▶ **TEXT SEGMENT**:
4. Objectives I
The objective I – types, aberrations
There are three individual pieces of glassware used to illuminate the specimen and form the image. These are the condenser, objective and eyepiece(s), and each will be dealt with separately in this and the next two articles in the series. We will then return to the objective in part 7, for it is of prime importance in forming the image, and is usually the best engineered (and hence most expensive!) individual piece of equipment on the microscope. Essentially, the objective is the microscope. Since a large part of the value of your microscope is represented by the objectives rather than any other single item of equipment, it is worth knowing the about the different types of objective that are available.
The magnification ratio of a microscope objective is very large, ranging from ×1 right up to ×100. The optical corrections must therefore be good, so that the image quality is degraded as little as possible. The manner in which an image is formed was dealt with in part 2 of this series. In an ideal world any lens would reproduce a perfect image of the object but, due to the nature of light itself, it is not possible to do this. Image formation is not only due to the diffraction of light, but diffraction also limits formation of the perfect image. Those who wish to read more are referred to C. A. Taylor’s book Images in the Wykeham Science Series. The imperfections in the image that interest us are called aberrations. There is no getting away from aberrations whatever the imaging system, be it a microscope, a camera, or even the electron microscope.
There are seven principal types of aberration, namely:
- spherical aberration
- [longitudinal] chromatic aberration
- field curvature
- chromatic difference of magnification or lateral chromatic aberration
Of these seven aberrations, the effects of spherical and chromatic aberration may be seen across the entire field of view, whereas the remaining aberrations get progressively worse in those parts of the image formed further and further from the optical axis. All the aberrations, apart from the two chromatic forms, are present with monochromatic light of a single wavelength.
Astigmatism, coma and distortion are all characterised by different zones of the objective magnifying the image to different extents. In modern objectives these three aberrations are routinely minimised by the manufacturer, and so need not concern us. For an explanation of these aberrations and the others, see the recently-published excellent work by Bradbury & Bracegirdle (1998). The reader who wishes to test older objectives for these aberrations is referred to Fletcher (1988). Field curvature, too, can be well-corrected and may be controlled by the microscopist according to which objectives he or she wishes to buy.
The refractive index of glass is not constant throughout the entire spectrum. This phenomenon is called dispersion. Thus if a lens is made from a single type of glass, white light from an object point will not be brought to a common focus, but the focal points for each wavelength (say, red, green and blue) will be spread along the optical axis. Hence at any one focal point, say green, a purple halo will be seen surrounding the object due to the combination of the out-of-focus blue and red rays. This is illustrated in Figure 13 of White (1966) on page 29. Chromatic aberration can, obviously, be eliminated by introducing monochromatic illumination using filters. Since crown glass and flint glass possess different dispersive powers, it is possible to combine lens elements of these two materials so that longitudinal chromatic aberration is minimised for selected wavelengths.

Stored entries
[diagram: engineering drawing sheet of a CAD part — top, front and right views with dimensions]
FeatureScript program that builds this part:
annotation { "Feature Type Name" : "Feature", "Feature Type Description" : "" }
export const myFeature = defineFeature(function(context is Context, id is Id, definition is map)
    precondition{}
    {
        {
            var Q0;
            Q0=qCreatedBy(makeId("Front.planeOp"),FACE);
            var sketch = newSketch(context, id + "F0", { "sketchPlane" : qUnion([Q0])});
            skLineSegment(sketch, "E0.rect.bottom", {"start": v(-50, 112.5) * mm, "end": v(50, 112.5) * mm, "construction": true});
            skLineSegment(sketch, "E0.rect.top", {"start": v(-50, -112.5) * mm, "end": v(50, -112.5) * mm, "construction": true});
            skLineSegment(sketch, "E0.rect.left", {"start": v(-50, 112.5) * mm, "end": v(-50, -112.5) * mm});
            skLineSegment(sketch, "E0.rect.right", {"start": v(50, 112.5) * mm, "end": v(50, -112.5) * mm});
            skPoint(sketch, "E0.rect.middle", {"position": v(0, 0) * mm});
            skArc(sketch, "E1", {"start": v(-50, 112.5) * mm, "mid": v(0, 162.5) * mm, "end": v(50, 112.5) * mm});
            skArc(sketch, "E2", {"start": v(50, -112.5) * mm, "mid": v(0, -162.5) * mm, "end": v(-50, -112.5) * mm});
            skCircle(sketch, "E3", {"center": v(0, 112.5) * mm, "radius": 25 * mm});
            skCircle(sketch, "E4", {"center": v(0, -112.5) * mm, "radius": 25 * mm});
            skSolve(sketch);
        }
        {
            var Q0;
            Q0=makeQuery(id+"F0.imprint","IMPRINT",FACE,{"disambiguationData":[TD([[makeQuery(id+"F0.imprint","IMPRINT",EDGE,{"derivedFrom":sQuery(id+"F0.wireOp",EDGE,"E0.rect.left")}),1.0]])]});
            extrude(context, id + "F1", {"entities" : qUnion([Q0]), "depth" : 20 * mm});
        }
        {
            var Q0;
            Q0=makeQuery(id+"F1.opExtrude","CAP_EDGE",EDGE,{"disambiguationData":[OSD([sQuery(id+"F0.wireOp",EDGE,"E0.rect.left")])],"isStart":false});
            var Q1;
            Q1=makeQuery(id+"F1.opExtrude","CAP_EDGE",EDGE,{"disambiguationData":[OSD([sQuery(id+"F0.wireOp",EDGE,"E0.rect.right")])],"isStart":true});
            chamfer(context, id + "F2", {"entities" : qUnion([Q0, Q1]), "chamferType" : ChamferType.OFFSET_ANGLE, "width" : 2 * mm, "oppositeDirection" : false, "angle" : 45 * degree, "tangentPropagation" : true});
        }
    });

--

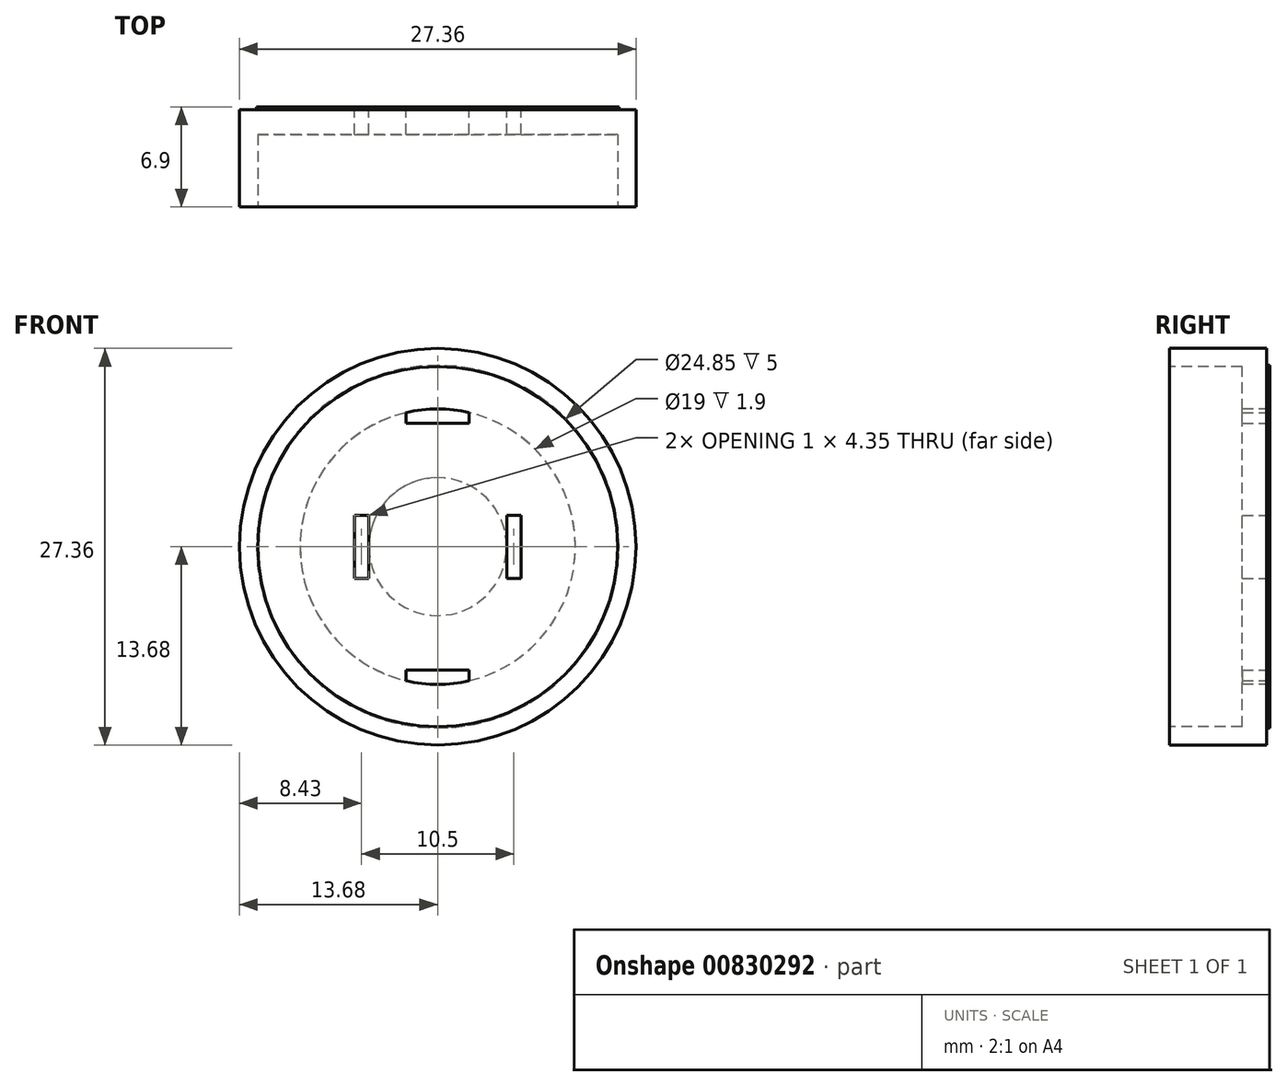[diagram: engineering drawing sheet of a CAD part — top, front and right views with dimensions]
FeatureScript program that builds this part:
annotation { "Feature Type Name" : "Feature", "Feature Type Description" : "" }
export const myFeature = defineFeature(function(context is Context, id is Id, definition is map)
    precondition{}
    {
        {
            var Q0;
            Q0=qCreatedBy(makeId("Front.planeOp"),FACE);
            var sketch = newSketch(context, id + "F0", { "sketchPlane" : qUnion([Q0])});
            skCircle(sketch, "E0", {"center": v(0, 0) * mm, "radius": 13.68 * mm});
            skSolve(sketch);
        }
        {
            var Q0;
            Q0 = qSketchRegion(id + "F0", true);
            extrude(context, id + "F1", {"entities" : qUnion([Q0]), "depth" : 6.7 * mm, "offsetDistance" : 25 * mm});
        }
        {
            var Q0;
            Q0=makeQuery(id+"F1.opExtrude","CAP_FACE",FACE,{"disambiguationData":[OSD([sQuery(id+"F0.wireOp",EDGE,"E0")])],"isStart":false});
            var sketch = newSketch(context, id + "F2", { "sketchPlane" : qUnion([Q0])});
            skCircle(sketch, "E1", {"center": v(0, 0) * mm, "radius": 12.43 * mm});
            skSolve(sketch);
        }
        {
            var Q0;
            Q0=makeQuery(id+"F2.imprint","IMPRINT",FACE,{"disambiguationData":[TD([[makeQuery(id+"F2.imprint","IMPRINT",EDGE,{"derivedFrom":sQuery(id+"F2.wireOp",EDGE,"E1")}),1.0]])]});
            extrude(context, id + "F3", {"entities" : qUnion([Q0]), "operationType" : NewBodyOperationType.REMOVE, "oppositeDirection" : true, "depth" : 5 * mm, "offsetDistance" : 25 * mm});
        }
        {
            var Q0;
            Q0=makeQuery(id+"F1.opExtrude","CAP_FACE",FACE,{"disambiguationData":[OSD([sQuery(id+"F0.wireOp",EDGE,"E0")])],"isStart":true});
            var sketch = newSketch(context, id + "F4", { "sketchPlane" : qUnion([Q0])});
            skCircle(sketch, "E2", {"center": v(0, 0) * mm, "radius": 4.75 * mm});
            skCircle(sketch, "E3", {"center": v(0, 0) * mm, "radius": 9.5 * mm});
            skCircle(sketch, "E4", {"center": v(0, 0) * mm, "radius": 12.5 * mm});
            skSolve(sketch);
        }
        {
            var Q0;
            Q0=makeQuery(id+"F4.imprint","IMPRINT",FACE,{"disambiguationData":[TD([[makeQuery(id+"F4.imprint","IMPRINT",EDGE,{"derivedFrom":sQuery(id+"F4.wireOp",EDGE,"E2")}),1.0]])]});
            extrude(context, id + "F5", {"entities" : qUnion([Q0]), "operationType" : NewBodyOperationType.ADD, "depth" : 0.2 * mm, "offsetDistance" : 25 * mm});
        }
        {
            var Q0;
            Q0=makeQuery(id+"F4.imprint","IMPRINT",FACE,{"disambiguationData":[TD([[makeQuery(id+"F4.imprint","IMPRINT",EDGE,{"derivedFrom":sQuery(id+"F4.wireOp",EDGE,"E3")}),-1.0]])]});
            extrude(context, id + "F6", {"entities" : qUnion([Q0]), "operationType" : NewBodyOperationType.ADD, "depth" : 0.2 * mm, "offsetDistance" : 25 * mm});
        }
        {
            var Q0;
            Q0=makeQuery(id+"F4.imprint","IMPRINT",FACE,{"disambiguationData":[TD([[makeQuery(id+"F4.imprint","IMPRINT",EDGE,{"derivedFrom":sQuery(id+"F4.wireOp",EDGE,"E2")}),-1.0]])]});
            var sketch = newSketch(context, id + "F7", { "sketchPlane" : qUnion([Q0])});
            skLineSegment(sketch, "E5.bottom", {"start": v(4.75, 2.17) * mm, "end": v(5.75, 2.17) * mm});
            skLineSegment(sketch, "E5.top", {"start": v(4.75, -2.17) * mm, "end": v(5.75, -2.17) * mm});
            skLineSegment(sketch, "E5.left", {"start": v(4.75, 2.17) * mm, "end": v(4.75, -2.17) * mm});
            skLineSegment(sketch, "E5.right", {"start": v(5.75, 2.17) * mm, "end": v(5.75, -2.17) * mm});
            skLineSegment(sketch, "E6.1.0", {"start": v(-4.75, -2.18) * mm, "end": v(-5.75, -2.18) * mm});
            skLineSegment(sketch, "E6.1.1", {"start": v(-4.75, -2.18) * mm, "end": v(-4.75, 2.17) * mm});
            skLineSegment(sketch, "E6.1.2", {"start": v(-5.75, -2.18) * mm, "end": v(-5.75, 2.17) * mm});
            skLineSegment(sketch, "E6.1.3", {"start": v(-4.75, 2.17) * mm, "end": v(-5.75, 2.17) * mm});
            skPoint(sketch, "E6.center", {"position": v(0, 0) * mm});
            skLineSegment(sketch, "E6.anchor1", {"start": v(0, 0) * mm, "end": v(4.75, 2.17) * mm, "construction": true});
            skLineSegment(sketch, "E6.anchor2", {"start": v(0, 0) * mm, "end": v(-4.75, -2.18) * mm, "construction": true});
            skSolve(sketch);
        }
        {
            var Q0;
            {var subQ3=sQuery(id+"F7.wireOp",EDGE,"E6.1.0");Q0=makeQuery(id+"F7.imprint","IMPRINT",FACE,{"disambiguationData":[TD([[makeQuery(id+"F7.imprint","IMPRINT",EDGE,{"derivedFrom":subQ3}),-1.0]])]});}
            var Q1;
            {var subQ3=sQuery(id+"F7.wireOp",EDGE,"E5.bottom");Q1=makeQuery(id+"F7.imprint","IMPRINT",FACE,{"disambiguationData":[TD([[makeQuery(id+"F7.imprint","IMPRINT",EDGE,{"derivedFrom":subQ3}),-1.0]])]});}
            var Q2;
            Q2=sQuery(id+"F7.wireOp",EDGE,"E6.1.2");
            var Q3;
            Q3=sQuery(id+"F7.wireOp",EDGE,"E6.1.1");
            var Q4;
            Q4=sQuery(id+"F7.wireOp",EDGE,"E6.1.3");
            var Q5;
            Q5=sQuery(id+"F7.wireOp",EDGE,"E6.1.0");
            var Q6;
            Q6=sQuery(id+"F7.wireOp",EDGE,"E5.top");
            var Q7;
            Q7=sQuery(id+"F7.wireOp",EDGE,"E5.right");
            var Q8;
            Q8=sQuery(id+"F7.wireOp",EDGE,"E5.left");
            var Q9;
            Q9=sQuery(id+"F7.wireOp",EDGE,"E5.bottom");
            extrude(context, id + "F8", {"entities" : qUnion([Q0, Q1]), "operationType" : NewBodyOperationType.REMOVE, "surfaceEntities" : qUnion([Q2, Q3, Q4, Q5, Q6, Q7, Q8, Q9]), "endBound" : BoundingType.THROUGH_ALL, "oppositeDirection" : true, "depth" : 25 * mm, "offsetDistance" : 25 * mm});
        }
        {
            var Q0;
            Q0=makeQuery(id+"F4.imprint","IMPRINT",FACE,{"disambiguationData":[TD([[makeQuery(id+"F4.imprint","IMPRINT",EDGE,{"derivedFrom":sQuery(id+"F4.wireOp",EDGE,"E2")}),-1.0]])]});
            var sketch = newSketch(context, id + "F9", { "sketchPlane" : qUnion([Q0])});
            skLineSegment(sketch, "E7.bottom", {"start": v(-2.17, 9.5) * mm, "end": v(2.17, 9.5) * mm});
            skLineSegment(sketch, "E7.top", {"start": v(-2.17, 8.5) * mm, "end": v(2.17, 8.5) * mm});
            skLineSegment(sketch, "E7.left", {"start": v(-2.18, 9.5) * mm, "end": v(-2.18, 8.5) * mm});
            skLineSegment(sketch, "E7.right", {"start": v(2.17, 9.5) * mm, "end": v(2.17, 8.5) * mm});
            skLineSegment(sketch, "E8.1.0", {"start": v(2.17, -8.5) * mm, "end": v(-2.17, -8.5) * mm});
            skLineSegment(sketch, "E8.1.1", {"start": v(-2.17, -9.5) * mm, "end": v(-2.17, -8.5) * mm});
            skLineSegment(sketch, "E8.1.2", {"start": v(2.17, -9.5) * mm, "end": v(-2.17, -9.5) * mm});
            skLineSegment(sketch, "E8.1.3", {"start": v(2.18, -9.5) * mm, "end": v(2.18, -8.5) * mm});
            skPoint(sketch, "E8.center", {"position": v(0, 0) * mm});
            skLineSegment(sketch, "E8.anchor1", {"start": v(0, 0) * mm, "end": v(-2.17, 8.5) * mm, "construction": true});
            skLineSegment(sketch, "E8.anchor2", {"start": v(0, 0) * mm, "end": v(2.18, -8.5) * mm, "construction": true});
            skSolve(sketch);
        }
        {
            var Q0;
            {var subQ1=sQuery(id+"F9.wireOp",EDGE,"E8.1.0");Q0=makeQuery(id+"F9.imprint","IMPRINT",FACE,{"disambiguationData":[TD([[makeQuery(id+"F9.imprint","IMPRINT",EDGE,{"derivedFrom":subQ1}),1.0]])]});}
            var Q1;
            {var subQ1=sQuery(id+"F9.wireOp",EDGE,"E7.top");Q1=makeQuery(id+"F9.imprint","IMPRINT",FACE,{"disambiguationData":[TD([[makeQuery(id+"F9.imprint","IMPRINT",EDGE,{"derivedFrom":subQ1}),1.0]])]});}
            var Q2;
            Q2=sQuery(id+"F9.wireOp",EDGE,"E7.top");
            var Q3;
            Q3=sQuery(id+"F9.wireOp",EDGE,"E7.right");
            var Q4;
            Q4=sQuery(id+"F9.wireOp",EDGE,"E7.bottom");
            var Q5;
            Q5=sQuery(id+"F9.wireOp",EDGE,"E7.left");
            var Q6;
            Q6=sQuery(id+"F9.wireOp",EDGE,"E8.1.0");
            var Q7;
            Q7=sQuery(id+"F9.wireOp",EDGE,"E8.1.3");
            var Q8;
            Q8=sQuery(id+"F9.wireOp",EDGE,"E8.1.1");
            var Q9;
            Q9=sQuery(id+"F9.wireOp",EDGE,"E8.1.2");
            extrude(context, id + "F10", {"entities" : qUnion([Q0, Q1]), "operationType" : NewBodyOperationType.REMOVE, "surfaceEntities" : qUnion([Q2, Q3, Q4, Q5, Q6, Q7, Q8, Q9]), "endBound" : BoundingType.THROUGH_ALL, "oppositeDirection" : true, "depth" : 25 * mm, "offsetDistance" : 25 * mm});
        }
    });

--

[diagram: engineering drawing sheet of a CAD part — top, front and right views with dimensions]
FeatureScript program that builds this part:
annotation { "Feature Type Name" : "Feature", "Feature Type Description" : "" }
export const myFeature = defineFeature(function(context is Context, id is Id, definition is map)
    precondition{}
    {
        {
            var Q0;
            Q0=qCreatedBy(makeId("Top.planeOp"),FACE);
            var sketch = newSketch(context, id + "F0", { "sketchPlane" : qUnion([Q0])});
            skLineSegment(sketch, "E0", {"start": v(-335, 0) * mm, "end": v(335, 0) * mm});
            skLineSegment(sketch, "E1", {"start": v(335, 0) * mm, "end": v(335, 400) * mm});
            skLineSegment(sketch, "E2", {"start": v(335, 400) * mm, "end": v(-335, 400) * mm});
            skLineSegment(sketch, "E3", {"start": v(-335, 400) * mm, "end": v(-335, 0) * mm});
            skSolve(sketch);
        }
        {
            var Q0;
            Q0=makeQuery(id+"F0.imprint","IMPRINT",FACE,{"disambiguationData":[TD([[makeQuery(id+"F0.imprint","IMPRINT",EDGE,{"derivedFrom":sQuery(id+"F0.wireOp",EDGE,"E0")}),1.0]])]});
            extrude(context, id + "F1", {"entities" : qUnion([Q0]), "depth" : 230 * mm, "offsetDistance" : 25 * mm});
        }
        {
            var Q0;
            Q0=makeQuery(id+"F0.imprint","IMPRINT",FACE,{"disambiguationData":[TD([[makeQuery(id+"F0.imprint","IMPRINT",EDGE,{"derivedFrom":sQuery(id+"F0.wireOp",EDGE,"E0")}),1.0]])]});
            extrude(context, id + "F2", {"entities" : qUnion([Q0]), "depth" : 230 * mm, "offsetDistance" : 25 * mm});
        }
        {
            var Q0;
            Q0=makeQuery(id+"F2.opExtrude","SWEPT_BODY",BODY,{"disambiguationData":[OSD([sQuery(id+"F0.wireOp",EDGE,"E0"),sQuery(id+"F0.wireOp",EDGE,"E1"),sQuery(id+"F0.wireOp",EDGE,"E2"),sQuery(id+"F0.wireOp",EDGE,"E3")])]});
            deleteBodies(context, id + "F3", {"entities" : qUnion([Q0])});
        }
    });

▶ **DIRECTION 1**: Reproduce the stretch of the text on microscope objectives from "The magnification ratio" through "the electron microscope.", substituting "telescope" for "camera".
▶ **DIRECTION 2**: Decide whether each statement agrees with the text on microscope objectives, answering yes or no and quoting the words of the text that settle it. (a) The magnification ratio of a microscope objective ranges from ×1 to ×100. (b) The two chromatic forms of aberration are present with monochromatic light of a single wavelength. (c) Crown glass and flint glass have the same dispersive power.

▶ **CORRECT ANSWER 1**:
The magnification ratio of a microscope objective is very large, ranging from ×1 right up to ×100. The optical corrections must therefore be good, so that the image quality is degraded as little as possible. The manner in which an image is formed was dealt with in part 2 of this series. In an ideal world any lens would reproduce a perfect image of the object but, due to the nature of light itself, it is not possible to do this. Image formation is not only due to the diffraction of light, but diffraction also limits formation of the perfect image. Those who wish to read more are referred to C. A. Taylor’s book Images in the Wykeham Science Series. The imperfections in the image that interest us are called aberrations. There is no getting away from aberrations whatever the imaging system, be it a microscope, a telescope, or even the electron microscope.

▶ **CORRECT ANSWER 2**:
(a) Yes: "ranging from ×1 right up to ×100"
(b) No: "All the aberrations, apart from the two chromatic forms, are present with monochromatic light of a single wavelength."
(c) No: "crown glass and flint glass possess different dispersive powers"